I believe John McMahon (and anyone else from PTC at the time) will agree with the following:
- MEDDIC/MEDDICC/MEDDPICC is John McMahon’s sales brain codified;
- Dick Dunkel was the first to write it down;
- And then Dick and Jack told everybody at PTC (Parametric Technology Corporation) about it.
I just witnessed the "birth" of MEDDIC when Dick wrote it on the white board for the first time. Hence some people refer to my role as "godfather" of the MEDDIC process.
MEDDIC originated under the PTC leadership team of Sam Geisberg (the genius who created Pro/Engineer which obviously contributed handsomely to making many of our selling efforts fruitful), Steve Walske (our CEO at the time), Dick Harrison (our illustrious CRO), and Mike McGuiness (VP of Sales)—all of whom had a relentless commitment to prioritize, budget, and fund sales education.
Among other things, this leadership team had tasked Dick Dunkel and I to do the following:
- Create an onboarding program. That included New Hire Training, along with a couple of “boot camps” that “stress tested” the reps for the “white hot” selling efforts demanded by the CAD/CAM market we were selling into. This culminated in the reps who “made it” to attend Anne Gary's Advance Sales Training Program, as PTC wanted to ensure that the reps were “worthy” of the world class content Anne had developed. Editorial comment: There were two types of reps at PTC – 1) rich and 2) new.

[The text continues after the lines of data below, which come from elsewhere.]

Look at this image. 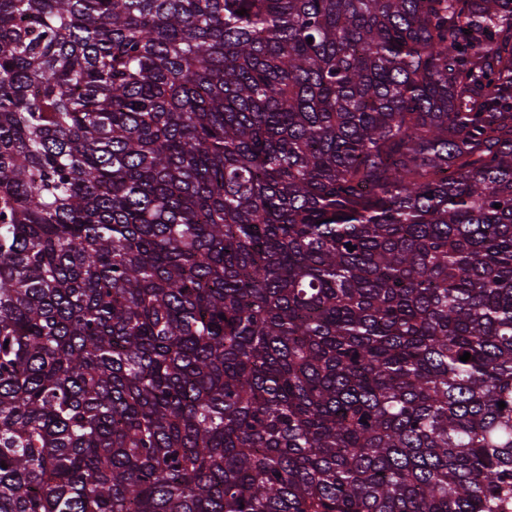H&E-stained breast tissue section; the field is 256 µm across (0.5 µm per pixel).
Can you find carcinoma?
<instances>
[{"instance_id": "carcinoma-1", "label": "carcinoma", "mask_w": 512, "mask_h": 512, "mask_svg": "<svg viewBox=\"0 0 512 512\" xmlns=\"http://www.w3.org/2000/svg\"><path fill=\"white\" fill-rule=\"evenodd\" d=\"M1 462L0 512H512V0H0Z\"/></svg>"}]
</instances>
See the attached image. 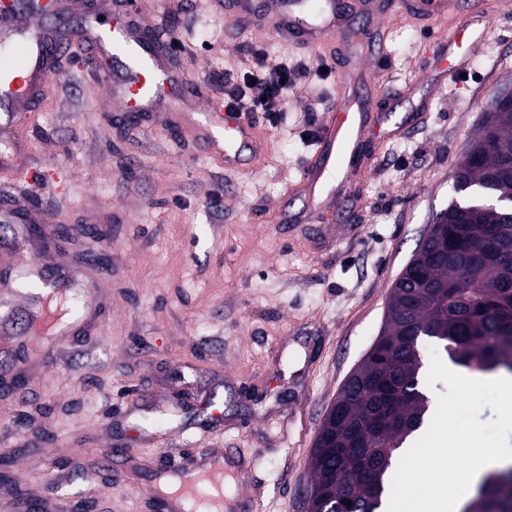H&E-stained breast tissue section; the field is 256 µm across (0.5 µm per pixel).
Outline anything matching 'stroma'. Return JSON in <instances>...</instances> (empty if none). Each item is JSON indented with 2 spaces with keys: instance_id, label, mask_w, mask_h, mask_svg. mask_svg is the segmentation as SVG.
Segmentation results:
<instances>
[{
  "instance_id": "35a3bbf8",
  "label": "stroma",
  "mask_w": 512,
  "mask_h": 512,
  "mask_svg": "<svg viewBox=\"0 0 512 512\" xmlns=\"http://www.w3.org/2000/svg\"><path fill=\"white\" fill-rule=\"evenodd\" d=\"M143 21L181 33L173 57L202 101L150 117L119 111L92 71L112 65L75 40L46 95L14 116L26 144L0 173V241L22 232L6 215L35 201L43 224L65 227L38 243L45 279L88 294L90 332L58 335L45 364L0 362L25 386L0 398V468L26 499L57 512H154L150 494L186 455L237 449L225 500L250 496L258 512H306L310 459L323 418L377 337L390 288L434 215L454 197V173L496 94L512 86V0H496L463 74L447 76L432 49L449 19L379 22L384 59L359 71L379 124L375 151L342 175L335 202L294 222L286 195L315 147L340 70L299 85L274 124L258 131L263 157L226 169L199 135L203 101L220 102L219 75L248 71L250 50L315 62L304 48L254 24L230 23L224 0H141ZM287 214L275 224L272 212ZM433 455L396 468L430 492L442 467L465 459L434 452L453 438L512 459V400L494 385L464 390L462 368L424 346Z\"/></svg>"
}]
</instances>
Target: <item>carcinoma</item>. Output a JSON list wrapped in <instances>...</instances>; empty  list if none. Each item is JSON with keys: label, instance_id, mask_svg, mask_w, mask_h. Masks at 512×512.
<instances>
[{"label": "carcinoma", "instance_id": "carcinoma-1", "mask_svg": "<svg viewBox=\"0 0 512 512\" xmlns=\"http://www.w3.org/2000/svg\"><path fill=\"white\" fill-rule=\"evenodd\" d=\"M456 173V198L393 283L378 336L321 425L311 512L388 508L430 408L423 342L472 371L512 374V103L491 106ZM462 512H512V466L480 479Z\"/></svg>", "mask_w": 512, "mask_h": 512}]
</instances>
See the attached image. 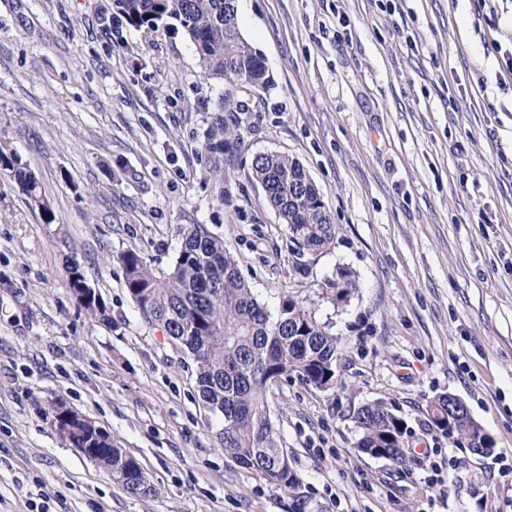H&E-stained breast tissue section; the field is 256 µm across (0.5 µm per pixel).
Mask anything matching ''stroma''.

- Document our sales process. We credit John Helm, Grant Wilson, and a host of others with truly formulating the sales process. Again, it was Dick Dunkel and I being tasked with stopping and writing down the "ephemeral" undefined/undocumented “best practices” of the over quota performers and then telling the others. TRY THIS.
- Author and execute a “Demo Tour”. Dick Dunkel, Pete Tyrell, Kelley Land, Matherki Onishi, Ed Reid, myself and every Sales Manager in the company at the time delivered “The Demo Tour” in 17 cities around the world. We invested many hours in making sure we were consistent in our discovery efforts, targeting our messaging to critical customer pain points, and demoing what was most important to the prospect.